### SOURCE DOCUMENT

:::::

One thing I accomplished was to finally come up with a succinct description of my imaginary people. I also have decided to change the tone of the book a little. This work is just too darn serious! It needs a little subtle humor to lighten the mood. (My all-time favorite opening of a book is, "In a hole in the ground there lived a hobbit.")

So, here's my paragraph:

The captain, the lieutenant, and their people were of a race called the Hanorja, who dwelled in the land between the Dagger Mountains and the Cobalt Sea. A male hanor was called a haman, and a female, a hawin. They were shorter and slighter than humans, less magical than elves, and not in the least like dwarves. For one thing, the hamen had no beards, and for another, they loathed being underground. Although fond of speculation as to their kinship with other races, all they knew for sure was that they were Hanorja, and that their ancestors had come over the mountains in ages past.

A Note to My Readers

I am aware that my blog is being read by a wide variety of people. A much wider variety than I ever imagined when I first started keeping an on-line journal. To my surprise - and slight dismay - I find that links to these pages exist on several other blogs. As my circle of online friends increases, I expect the number of links to grow, along with my readership. I am aware that despite the fact that I am not publicly searchable on Google and have not added labels to most of my posts, I still have hits from all over the world.

Social networking is truly an amazing thing.

:::::

### INFORMATION PROVIDED
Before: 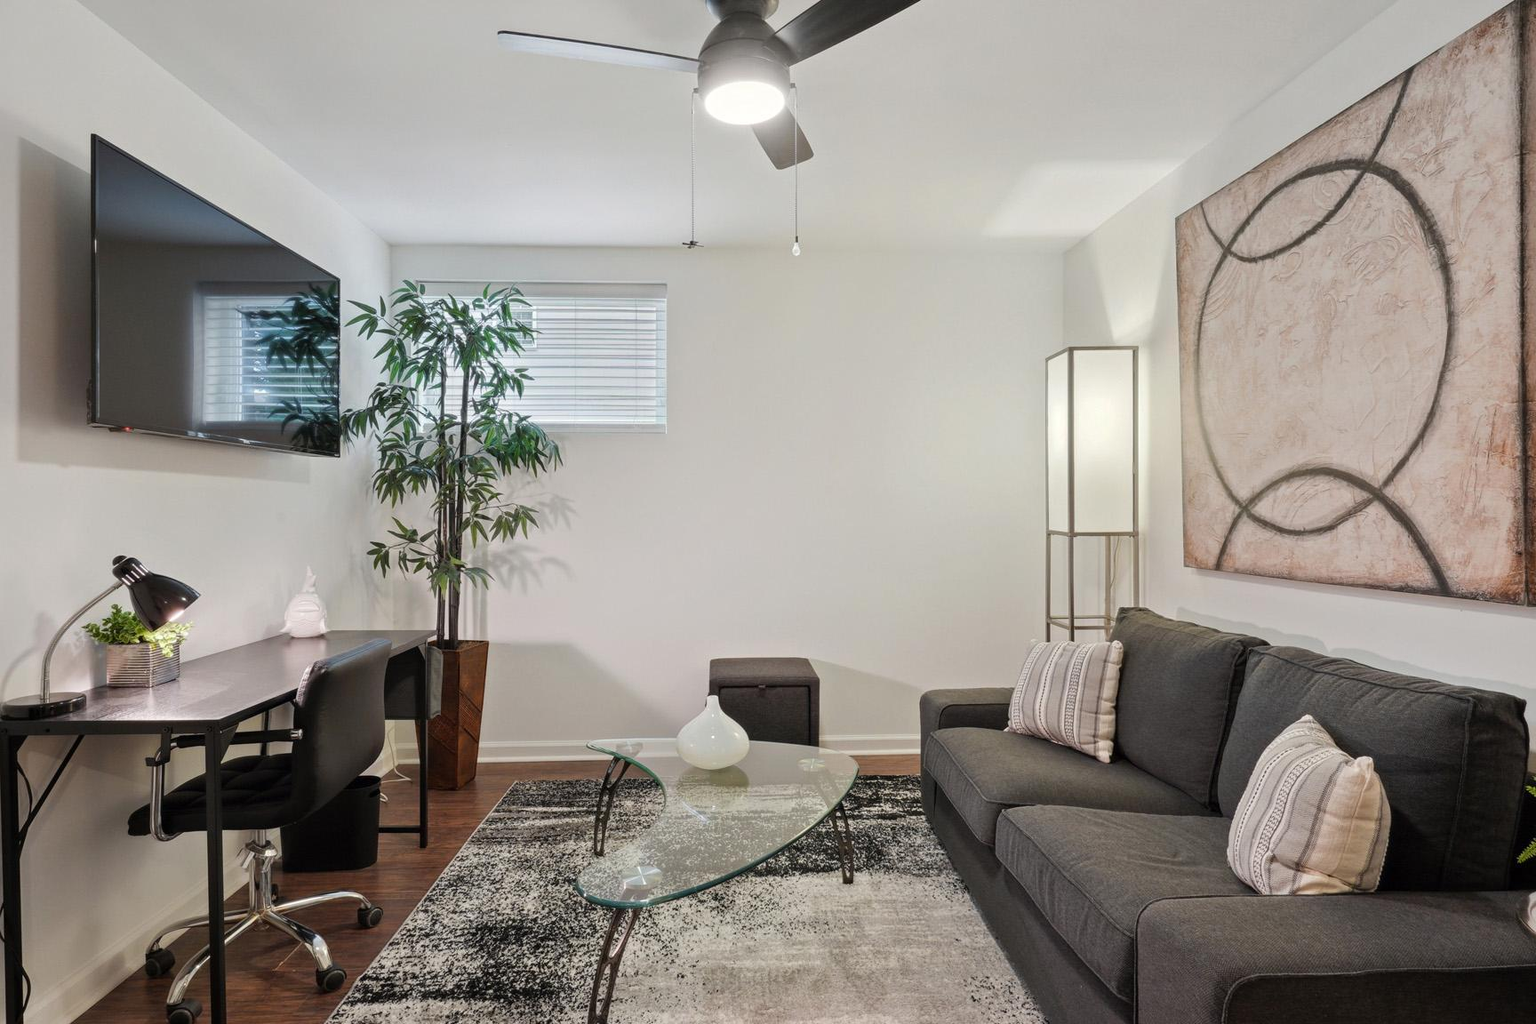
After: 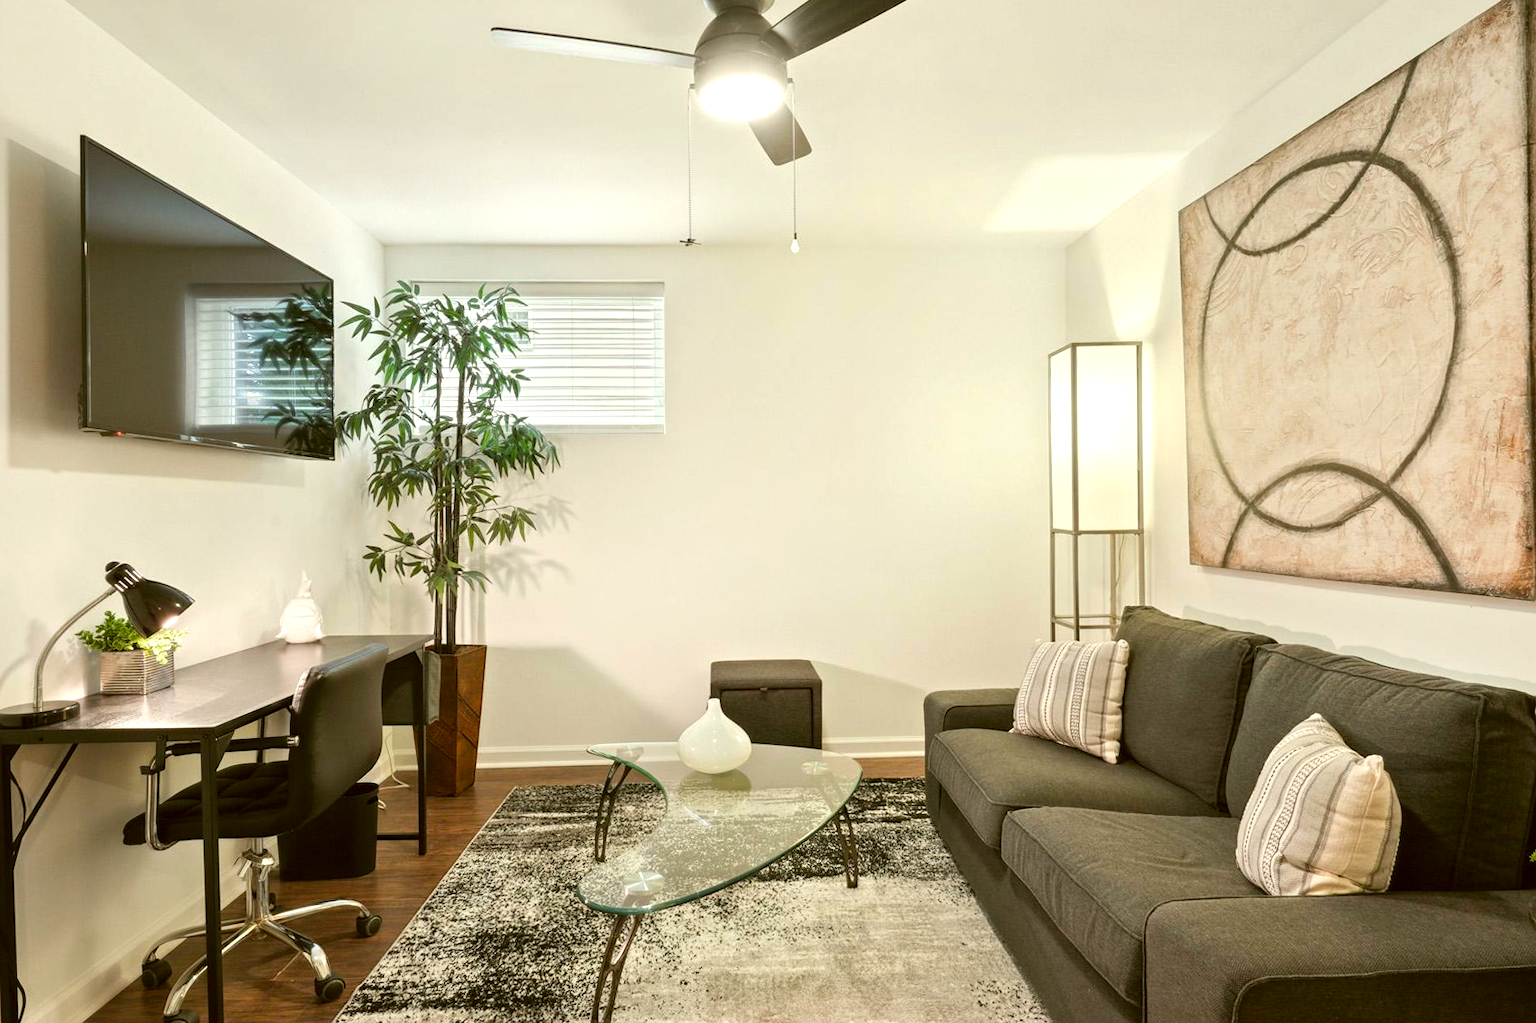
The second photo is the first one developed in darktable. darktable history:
exposure: exposure 0.6 EV, compensate highlight preservation false
color correction: highlights a* -1.43, highlights b* 10.12, shadows a* 0.395, shadows b* 19.35
rotate and perspective: rotation -0.45°, automatic cropping original format, crop left 0.008, crop right 0.992, crop top 0.012, crop bottom 0.988
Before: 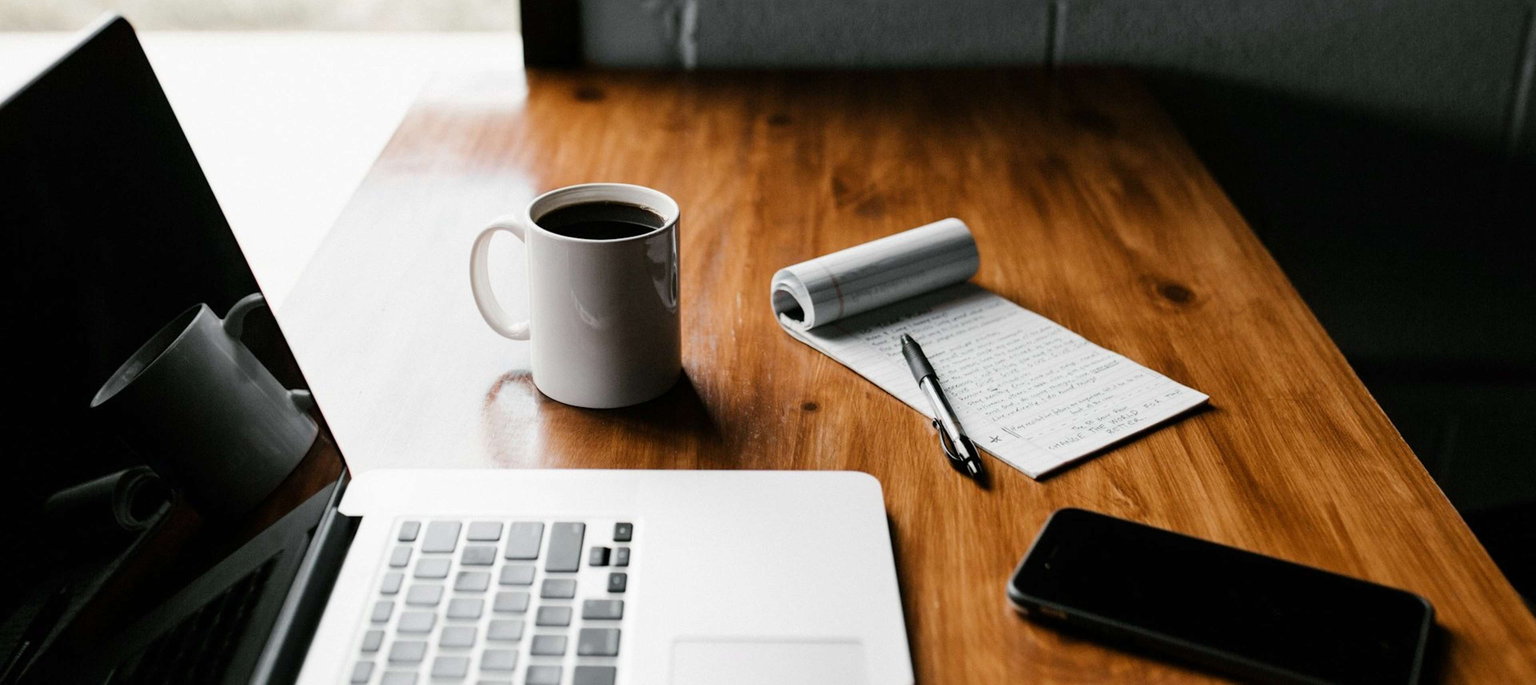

:::::

### STATED TASK
Answer these questions about the blog post:
1. What does the writer quote as an all-time favorite book opening?
2. Between which two features do the Hanorja live?
3. According to the writer, which two things have not stopped hits arriving from all over the world?

### RESULT OF THE EXERCISE
1. "In a hole in the ground there lived a hobbit."
2. The Dagger Mountains and the Cobalt Sea.
3. The writer is not publicly searchable on Google and has not added labels to most posts.